How can we protect our children from the media and all the slim, flawless and photo-shopped people that we see on tv, which inject our children with low self-esteem.
There are no easy answers and they may all differ from child to child, but here are a few tips that worked for me.
1, Keep your child active.
When your child starts walking, make sure you both take that small walk to the local shop, let them walk along side the buggy and put them back in for a rest once they get tired.
If there are play groups then go, let your child have fun and not stuck on your lap the whole time. When they start nursery, do not take the buggy if it’s not far.
If they are school age, get them into after school activities like football or games clubs, dance or ballet. Trust me, they are out there. Use your local parks and the internet have so much ideas of games in the park with children.
2, Eat healthy, as often as you can.
Try to get information on eating healthy. I am not saying don’t have a family take away. cook with your children, introduce fruit and veg from a young age, so your child will get used to them and if it doesn’t work, try and try again.
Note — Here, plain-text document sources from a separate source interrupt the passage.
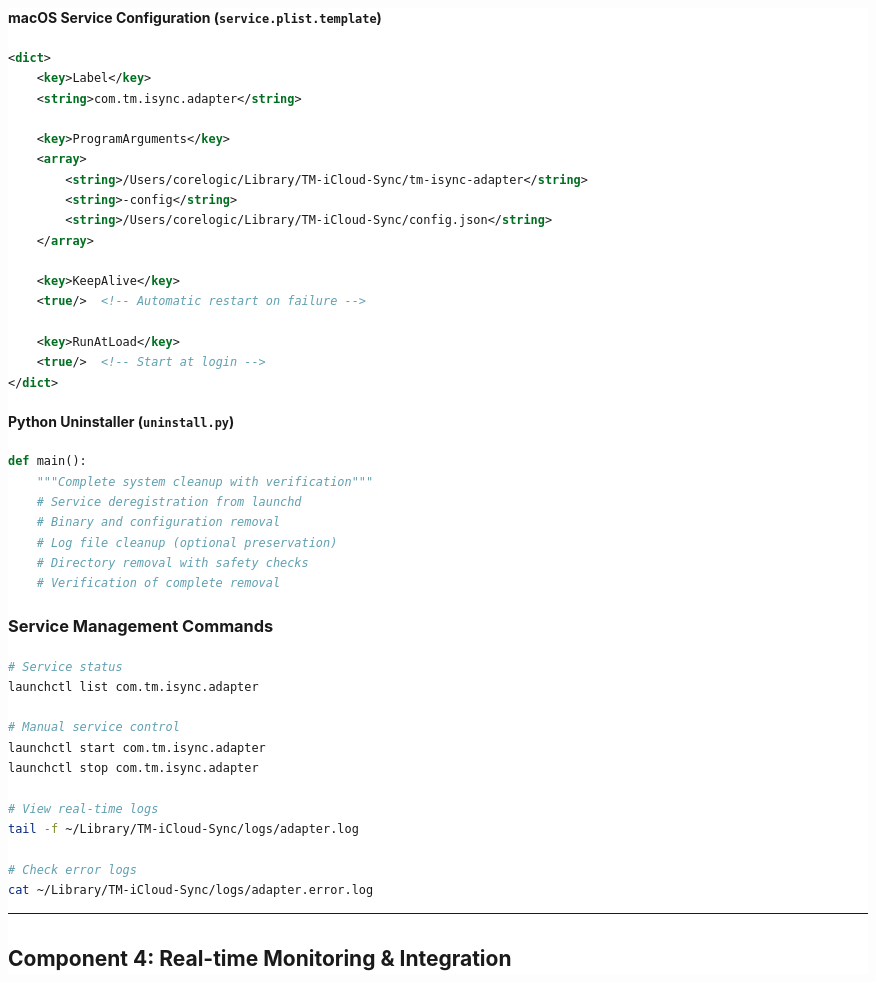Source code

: #### **macOS Service Configuration** (`service.plist.template`)
```xml
<dict>
    <key>Label</key>
    <string>com.tm.isync.adapter</string>
    
    <key>ProgramArguments</key>
    <array>
        <string>/Users/corelogic/Library/TM-iCloud-Sync/tm-isync-adapter</string>
        <string>-config</string>
        <string>/Users/corelogic/Library/TM-iCloud-Sync/config.json</string>
    </array>
    
    <key>KeepAlive</key>
    <true/>  <!-- Automatic restart on failure -->
    
    <key>RunAtLoad</key>
    <true/>  <!-- Start at login -->
</dict>
```

#### **Python Uninstaller** (`uninstall.py`)
```python
def main():
    """Complete system cleanup with verification"""
    # Service deregistration from launchd
    # Binary and configuration removal
    # Log file cleanup (optional preservation)
    # Directory removal with safety checks
    # Verification of complete removal
```

### Service Management Commands
```bash
# Service status
launchctl list com.tm.isync.adapter

# Manual service control
launchctl start com.tm.isync.adapter
launchctl stop com.tm.isync.adapter

# View real-time logs
tail -f ~/Library/TM-iCloud-Sync/logs/adapter.log

# Check error logs
cat ~/Library/TM-iCloud-Sync/logs/adapter.error.log
```

---

## Component 4: Real-time Monitoring & Integration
Keep sweets and treats to a minimum, or make your own cake or cookies.
This is better than buying them and you can have special treat days in the week where you all enjoy your baked goods, which is also fantastic for bonding time.
3, Talk about the body.
Explain differences in people, talk about how everyone is beautiful. Find out what they feel is beautiful, so you understand what their perception is and help support them in the right direction. I am not saying preach to your child, use this time to find out what your childs views are on the world around them.
4, Help them understand that beauty starts from within.
Understanding that being beautiful on the inside is more important that whats on the outside. For example, when another child shares a toy with your child, explain that was a nice thing to do. Praise your child for being kind as we can often focus on negative behaviours.
With an older children, use TV programs or cartoon characters to help them understand what is good person or a kind person, the draw out the beautiful qualities from there. Always use examples to help them understand and ask them for an example of who they think is beautiful.
5, Seek advice.
I know that the government will be taking away many children centres and parent support teams, so you may have to move fast but there is help. Call the council and see where the nearest place is for support, talk to teachers and ask if they know of any places, where you can gain Information in supporting your child in confidence building and/or body image support.
6, Let them see photo shop
If your child is older, this is a great way to help them understand that many things get changed and are not real. Youtube have many great videos of how models get changed to look completely different to what they actually look like.
I hope this helped some of you.
Don’t get me wrong, my kids are all thick-set. but when it comes to their physical activity ability, i wish i was able to do the things they can do, even when I was their age and I was a active young person. My daughter has been doing ballet, tap and acrobatics from the age of 4, and now she does gymnastics and does all these things that some of you and i could only imagine doing.
This advice isn’t about making sure you child doesn’t turn out bigger than all the other kids. It’s simply about ensuring that our children remain healthy as possible. We have to take into consideration that genetics plays a big part in how our children look too.
When your a plus size parent, many will assume you do not feed your children correctly and you just give the unhealthy food. I used to love the look on people’s faces when I pull out a fruit salad at a picnic with people I don’t know and the shock on their faces when my picnic was way more healthier than there’s.